───── Document segment

Paul Ressler, principal, The Cirrostratus Group: Security software will continue to grow rapidly. More niche solutions such as Rapid7 and Veracode will develop and grow. Substantial investment will be made in this space. Enterprises will continue to deal with the BYOD trend and will require many more mobile security solutions. Unfortunately some of the pressure will come from a major and visible cyber security problem.
Gary Liu, vice president of customer solutions & strategy, ServiceSource: In 2013 and onward, as more companies adopt SaaS and cloud models, recurring revenues will become a critical success factor for companies. Companies can no longer just focus on new sales, inadvertently ignoring the revenue that comes from pursuing recurring sales from existing customers. There will be an even greater emphasis on customer management to ensure high technology adoption and ultimately less churn.
Peter Auditore, principal researcher, Asterias Research: SaaS vendors will mature and the market will consolidate tremendously in 2013 as enterprise vendors struggle to compete by acquiring successful vendors such as Workday.
Andrew Hay, chief evangelist, CloudPassage: There will be significant changes in infrastructure management. We anticipate a “software-defined everything” world in addition to extreme automation. The self-service provisioning will likely turn IT from the provider to the enabler in nearly every size of organization.

──────────
───── Data listing

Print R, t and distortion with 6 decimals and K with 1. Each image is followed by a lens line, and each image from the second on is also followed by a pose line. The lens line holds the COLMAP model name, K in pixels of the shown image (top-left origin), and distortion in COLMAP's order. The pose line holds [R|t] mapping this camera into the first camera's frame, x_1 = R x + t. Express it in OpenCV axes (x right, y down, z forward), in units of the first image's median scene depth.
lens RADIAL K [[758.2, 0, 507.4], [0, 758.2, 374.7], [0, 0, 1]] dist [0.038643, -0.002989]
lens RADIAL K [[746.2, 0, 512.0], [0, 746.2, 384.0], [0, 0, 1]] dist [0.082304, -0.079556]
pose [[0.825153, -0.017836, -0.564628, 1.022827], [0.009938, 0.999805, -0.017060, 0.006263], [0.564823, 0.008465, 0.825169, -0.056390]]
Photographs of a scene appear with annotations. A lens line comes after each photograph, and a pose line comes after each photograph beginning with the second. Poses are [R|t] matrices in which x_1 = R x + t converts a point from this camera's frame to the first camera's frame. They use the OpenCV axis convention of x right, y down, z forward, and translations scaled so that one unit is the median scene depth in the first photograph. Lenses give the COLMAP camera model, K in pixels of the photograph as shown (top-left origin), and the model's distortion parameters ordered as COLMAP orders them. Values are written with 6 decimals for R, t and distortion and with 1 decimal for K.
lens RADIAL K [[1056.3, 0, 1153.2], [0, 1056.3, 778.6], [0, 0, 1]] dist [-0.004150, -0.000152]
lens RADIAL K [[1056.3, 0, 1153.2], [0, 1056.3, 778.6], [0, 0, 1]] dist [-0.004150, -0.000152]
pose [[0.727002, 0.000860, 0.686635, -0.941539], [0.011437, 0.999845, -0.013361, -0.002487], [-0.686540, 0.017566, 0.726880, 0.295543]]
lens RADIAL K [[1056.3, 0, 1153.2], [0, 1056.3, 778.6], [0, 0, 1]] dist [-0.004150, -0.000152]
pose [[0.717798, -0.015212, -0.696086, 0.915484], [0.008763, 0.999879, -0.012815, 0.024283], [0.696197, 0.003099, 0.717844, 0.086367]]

──────────

*Required action 1*
In the predictions passage, which company does Peter Auditore name as a successful vendor that enterprise vendors might acquire?
*Required action 2*
Reproduce everything in the predictions passage from "Paul Ressler, principal, The" down to "cyber security problem.".
Rely on the predictions passage alone.

*Expected output 1*
Workday.

*Expected output 2*
Paul Ressler, principal, The Cirrostratus Group: Security software will continue to grow rapidly. More niche solutions such as Rapid7 and Veracode will develop and grow. Substantial investment will be made in this space. Enterprises will continue to deal with the BYOD trend and will require many more mobile security solutions. Unfortunately some of the pressure will come from a major and visible cyber security problem.